The '60s teen
Hi neighbors. I did my annual stint as judge for the speech tournament again this year. That's always interesting. I admire the students who participate -- both our students who act as hosts and the students who are here to compete.
They all seem so much more competent and well, "cool" about the whole thing than I remember my high school peers being. Of course my high school days were pretty long ago so my memory might not represent a true picture.
Just to make certain my high school friends weren't as immature as I remembered them, I got out the yearbook and looked. That was a mistake. We DID look young! I wondered then if the differences weren't more skin deep than anything else. Even the "skin deep" ones were odd enough.
Like all teenagers we 60s students all pretty much looked alike.
The girls all wore their hair up or had it cut short or neck-length. Teased hair (I think they called it "back-combed" in England which of course was a major influence after the Beatles) was popular. Flips were the rage.
Girls who had long hair wanted it straight and flat with bangs. If your hair tended to curl you could iron it with your mother's steam iron (no steam used of course!) Steam irons were the big thing at the time too. People did do a lot of ironing. since everything was some type of cotton, wool or a blend of both.
Girl students had to wear dresses or skirts. And they had to meet certain standards. Your skirt had to come below your knees when I started high school. Then the mini skirt came out and to compete with that, girls were allowed to wear skirts with hemlines in the middle of their knees.
The real test given at the principal's office was the girl had to kneel on her knees and if the skirt hem didn't touch the floor she was sent home to make adjustments.
Blouses had to be long enough to tuck into a skirt. Midriffs were kept covered and like the actress on "I Dream of Jeanie" no belly buttons could be shown.
Boys could wear jeans by the mid-60s and didn't have to wear dress slacks, although many still did. Jeans were expected to look new, which meant they had to have a crease and be a dark blue. No black jeans back then and certainly none that had holes, torn hems or looked green or faded.
The guys wore their hair parted on one side and combed, short in the back although the "duck tail" was popular. No beards were allowed.
Collars were worn turned up in the back. Dress shoes were cheaper and thus more popular than sneakers. It was only towards the end of my high school days that canvass shoes became popular off of the gym floor. On the gym floor it was high tops.
The hippie scene of the east and west coasts didn't have that big an influence on a small school in Missouri. The music was good though and everyone loved the new English sound.
Girls looked forward to marriage more than careers and boys faced the draft after graduation --including a trip to Vietnam.
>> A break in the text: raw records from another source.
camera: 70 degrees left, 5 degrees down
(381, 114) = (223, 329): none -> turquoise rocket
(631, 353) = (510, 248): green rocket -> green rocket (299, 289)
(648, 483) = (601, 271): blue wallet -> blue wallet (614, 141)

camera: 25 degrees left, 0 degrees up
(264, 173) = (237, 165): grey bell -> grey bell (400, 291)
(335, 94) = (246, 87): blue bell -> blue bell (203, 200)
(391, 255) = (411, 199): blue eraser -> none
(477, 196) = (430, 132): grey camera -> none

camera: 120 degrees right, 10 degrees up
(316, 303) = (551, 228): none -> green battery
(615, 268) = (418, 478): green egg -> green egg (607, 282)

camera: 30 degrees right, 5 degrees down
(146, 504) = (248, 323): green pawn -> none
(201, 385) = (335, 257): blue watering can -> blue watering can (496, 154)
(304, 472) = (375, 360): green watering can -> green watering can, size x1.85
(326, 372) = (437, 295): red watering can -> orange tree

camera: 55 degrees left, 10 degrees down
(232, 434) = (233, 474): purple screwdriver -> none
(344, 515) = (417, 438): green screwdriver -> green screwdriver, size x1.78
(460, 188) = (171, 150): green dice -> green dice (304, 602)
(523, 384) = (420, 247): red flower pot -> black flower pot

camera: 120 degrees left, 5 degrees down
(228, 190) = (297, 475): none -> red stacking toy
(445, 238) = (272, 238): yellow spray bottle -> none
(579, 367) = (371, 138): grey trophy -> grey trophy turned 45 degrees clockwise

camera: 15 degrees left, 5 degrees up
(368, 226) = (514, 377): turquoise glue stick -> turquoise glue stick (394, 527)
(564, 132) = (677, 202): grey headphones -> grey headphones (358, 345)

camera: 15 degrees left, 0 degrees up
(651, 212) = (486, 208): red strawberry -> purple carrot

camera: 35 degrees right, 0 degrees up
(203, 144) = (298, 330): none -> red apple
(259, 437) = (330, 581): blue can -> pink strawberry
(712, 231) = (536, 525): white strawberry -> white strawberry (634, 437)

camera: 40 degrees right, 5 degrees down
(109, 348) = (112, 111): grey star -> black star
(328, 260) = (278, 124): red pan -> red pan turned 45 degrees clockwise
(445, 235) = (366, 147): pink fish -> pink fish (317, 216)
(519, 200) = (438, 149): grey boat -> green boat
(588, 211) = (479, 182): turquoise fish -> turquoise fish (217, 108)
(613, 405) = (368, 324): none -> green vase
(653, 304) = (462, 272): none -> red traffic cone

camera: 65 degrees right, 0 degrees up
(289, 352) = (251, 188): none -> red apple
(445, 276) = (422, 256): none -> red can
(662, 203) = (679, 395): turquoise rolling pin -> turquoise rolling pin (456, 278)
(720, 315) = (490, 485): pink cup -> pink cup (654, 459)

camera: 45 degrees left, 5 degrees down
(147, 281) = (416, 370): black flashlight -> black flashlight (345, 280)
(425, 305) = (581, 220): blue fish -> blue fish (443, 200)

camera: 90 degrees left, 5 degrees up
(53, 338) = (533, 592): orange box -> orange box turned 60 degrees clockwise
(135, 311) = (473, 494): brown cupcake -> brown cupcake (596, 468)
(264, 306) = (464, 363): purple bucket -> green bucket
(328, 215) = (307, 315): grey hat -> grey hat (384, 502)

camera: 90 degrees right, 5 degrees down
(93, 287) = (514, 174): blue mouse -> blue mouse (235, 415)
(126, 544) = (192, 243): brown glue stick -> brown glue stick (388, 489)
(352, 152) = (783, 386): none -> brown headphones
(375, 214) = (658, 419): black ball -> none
Like today's students, we felt we could pretty much change the world once we were turned out into the main stream. Attending college after graduation wasn't considered a real necessity to getting a good paying job.
Fast food jobs weren't available yet, but working after school in a café was an option. Boys hauled hay in the summer for gas and dating money. Dates usually included a trip to the drive-in and eating hamburgers or hot dogs there or at the local diner afterwards.
Competitions were fierce between schools for sports. Not as much for other things like speech, vocal music or band.
Our speech and music competitions would take us to Springfield, Joplin, or other area schools. Performances were graded on a scale of III, II or I as the highest.
Looking back, I don't think debate entries were as popular as they are now. Going to other towns for these competitions did offer experiences not available in my small town.
Maybe that's the main difference between today's teen and when I was a teenager. Through television, movies and the Internet, teens today can see and hear things we never even thought about. Don't know if that's good or bad in the long run.